“In Bellingham Classroom, No Screens Allowed, but Ancient Greek Required.” Charlotte Alden profiles the fascinating school that the brilliant Donald Antenen has started in his hometown: “In a small office in McKenzie Alley, 10 teenagers gather twice a week to write essays on paper and read classic works of literature. They leave their cell phones in a basket at the doors, and computers are nowhere to be found. The students are part of the Fairhaven Program, which Donald Antenen formed in 2024 to challenge the teens by teaching them Ancient Greek, local history and math from its original texts. It’s a two-year classical program targeted toward homeschooled high school students, Antenen said. They also take on independent projects — students this year are looking to record an album, film a survival documentary and write a draft of a book.”
“The Necessity of Pruning Our Busy Lives.” Estee Zandee writes a very Porchy essay about cultivating local community and tending the ecology of our relationships: “Connection wasn’t the issue. I regularly chatted in six family group texts. My work notifications were endless. My sisters and I daily shared Instagram reels from comedians, fascinating tidbits from historians, and life hacks from influencer moms. FaceTime kept my sons connected with grandparents and cousins we didn’t see often. Online, I struck up light-hearted relationships with authors and artists I liked. Much of this is the same still. Yet something was still amiss. My phone, this little link with a world bigger than I knew what to do with, wasn’t enough to keep me grounded, human, belonging. On the contrary, this neighborhood group of women was a terrible book club, but it was an incredible community.”
“A Group of Us Ditched our Smartphones for a Month. It Changed Us.” Brittany Shammas reports on her experience going through Month Offline’s program to help people wean themselves from their smartphones: “Each morning, I awoke to the sound of my baby over the old-school monitor that I now owned. Then I gave him a bottle without so much as a glance at a screen. The worst I had ever felt about my old phone habits was when I looked up from scrolling to find my little boy watching me, lighting up at having attention returned to him. Now I had nothing to look at besides his big blue eyes.”
“Sage Against the Machine.” Michael Hanby recognizes that Paul Kingsnorth’s new book isn’t trying to provide an academic intellectual genealogy of the machine but, instead, to articulate its mythos of the machine and imagine alternatives: “Which is to say that the weakness of Against the Machine is also its great strength. The depth of Kingsnorth’s vision is a function of its breadth, which is breathtakingly vast and which one really cannot summarize without omitting something essential or defiling its beauty. Against the Machine is like a poem in this respect; its meaning cannot be separated from its execution.” (Recommended by Aaron Weinacht.)
“Restoring the Moral Economy.” Paul Kingsnorth shares the talk he gave at the Berry Center last week.
“Can the Humanities Be Saved?” Anastasia Berg interviews Jennifer Frey about how universities might foster a genuine liberal education: “the crisis of the humanities cannot be solved until general education is fixed, and general education should be unapologetically liberal in the strong sense of an education that befits a free person and citizen. We can talk about what that sort of education might entail, but I think we need to go back to the origins of that way of speaking—that there was a difference between a liberal and a servile education. And what marked off a liberal education was that it’s an education that is not yoked to some specific trade or line of work but just makes you free.” (Recommended by Adam Smith.)

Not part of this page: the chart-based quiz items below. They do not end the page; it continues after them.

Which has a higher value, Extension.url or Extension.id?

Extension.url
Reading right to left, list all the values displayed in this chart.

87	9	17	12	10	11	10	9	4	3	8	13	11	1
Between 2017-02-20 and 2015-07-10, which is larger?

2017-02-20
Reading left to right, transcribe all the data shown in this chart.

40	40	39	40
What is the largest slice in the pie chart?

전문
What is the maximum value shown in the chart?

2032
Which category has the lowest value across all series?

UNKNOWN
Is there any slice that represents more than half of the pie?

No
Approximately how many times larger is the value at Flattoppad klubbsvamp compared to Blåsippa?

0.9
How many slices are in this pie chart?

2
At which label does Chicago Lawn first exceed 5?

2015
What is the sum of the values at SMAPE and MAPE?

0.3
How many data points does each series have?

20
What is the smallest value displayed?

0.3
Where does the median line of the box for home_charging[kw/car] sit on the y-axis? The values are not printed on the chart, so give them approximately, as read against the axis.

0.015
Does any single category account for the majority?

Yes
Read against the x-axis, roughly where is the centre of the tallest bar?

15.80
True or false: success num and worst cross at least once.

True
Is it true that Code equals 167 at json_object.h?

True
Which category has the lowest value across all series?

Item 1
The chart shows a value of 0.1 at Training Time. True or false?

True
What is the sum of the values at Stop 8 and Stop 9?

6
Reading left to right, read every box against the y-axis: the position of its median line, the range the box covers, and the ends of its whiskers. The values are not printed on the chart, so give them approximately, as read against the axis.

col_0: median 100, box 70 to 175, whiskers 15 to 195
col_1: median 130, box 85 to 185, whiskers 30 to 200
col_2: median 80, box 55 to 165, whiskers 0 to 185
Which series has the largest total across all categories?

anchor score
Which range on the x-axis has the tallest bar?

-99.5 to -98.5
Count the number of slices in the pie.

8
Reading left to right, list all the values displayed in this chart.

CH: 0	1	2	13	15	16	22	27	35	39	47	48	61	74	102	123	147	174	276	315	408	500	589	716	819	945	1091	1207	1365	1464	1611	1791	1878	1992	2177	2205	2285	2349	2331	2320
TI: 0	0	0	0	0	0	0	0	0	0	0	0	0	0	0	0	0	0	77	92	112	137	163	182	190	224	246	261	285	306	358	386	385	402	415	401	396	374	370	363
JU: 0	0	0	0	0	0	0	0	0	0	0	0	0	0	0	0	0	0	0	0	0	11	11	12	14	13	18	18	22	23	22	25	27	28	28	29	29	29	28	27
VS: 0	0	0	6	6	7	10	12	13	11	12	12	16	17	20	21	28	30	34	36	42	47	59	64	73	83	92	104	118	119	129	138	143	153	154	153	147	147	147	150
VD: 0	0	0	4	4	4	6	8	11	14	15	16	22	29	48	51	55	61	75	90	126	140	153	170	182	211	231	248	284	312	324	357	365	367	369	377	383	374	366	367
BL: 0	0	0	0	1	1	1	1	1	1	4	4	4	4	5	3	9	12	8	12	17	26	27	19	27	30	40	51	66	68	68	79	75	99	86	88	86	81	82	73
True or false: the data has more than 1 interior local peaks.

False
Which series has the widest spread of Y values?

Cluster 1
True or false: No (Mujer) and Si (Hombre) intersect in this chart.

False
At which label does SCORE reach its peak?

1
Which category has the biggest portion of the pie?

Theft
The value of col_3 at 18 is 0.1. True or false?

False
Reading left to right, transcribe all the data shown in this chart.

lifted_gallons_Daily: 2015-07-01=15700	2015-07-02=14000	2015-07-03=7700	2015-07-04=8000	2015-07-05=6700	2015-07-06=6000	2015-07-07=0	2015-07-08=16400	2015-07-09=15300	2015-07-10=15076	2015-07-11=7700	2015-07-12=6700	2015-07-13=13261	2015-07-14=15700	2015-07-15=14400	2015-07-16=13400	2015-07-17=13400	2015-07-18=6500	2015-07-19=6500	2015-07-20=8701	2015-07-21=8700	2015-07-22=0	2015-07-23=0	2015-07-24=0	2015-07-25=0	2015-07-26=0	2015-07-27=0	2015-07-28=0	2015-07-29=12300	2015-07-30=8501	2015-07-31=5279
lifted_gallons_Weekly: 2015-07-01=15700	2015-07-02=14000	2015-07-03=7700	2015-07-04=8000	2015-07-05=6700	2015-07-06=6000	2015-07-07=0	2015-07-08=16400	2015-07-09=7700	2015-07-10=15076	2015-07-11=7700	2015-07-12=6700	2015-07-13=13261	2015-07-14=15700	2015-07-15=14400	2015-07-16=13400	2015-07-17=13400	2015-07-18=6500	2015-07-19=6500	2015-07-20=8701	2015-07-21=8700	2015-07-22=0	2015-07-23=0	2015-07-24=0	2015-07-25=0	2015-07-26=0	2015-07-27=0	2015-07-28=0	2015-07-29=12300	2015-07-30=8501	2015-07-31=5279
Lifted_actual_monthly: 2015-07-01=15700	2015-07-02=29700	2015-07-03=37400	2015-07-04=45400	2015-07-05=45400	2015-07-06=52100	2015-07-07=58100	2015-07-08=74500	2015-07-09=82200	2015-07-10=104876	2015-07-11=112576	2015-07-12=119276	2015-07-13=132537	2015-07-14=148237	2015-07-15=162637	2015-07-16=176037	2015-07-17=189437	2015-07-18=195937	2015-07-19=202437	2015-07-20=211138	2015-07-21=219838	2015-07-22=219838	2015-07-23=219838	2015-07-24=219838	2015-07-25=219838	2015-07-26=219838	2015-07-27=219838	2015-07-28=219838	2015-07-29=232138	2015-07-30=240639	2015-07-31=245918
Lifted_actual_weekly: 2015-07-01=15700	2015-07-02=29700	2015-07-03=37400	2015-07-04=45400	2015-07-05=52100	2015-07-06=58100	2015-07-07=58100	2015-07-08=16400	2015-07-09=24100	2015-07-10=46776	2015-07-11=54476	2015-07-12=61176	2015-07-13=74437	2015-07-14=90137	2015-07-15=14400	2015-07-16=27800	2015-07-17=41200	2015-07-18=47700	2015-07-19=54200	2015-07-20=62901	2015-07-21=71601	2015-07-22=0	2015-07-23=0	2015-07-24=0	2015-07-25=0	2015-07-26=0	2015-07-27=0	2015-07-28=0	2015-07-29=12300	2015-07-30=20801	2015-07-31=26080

“Environmentalism on a Human Scale.” Allan C. Carlson imagines a humane approach to caring for the land in a changing world: “while he commendably argues that ‘the commons should be privatized to the fullest extent possible,’ he also praises the ‘Ecomodernists’ who endorse ‘large-scale agriculture’ and ‘resource extraction’ on a mega-capital scale. The human model here seems to be billionaires, each owning several million acres of Montana or Wyoming land, and corporations employing technologically advanced machines in place of human labor. I much prefer strategies and incentives that would enhance land and resource ownership by ‘smallholders’ of ‘the middling sort.’ Given the opportunity and the proper incentives, they too can be good stewards of the environment. This was the republican model favored by the nation’s Founders, and one still relevant to our time.”
“Why We Need Christian Anthropology and Epistemology in the Age of LLMs.” Josh Pauling lays out the task that AI sets for us: “LLMs are forcing us to grapple with deep anthropological and epistemological questions. What does it mean to be me—the unique person that is me—when LLMs reduce all things, including humans, to strings of words and images loosed from the surly bonds of objective reality?”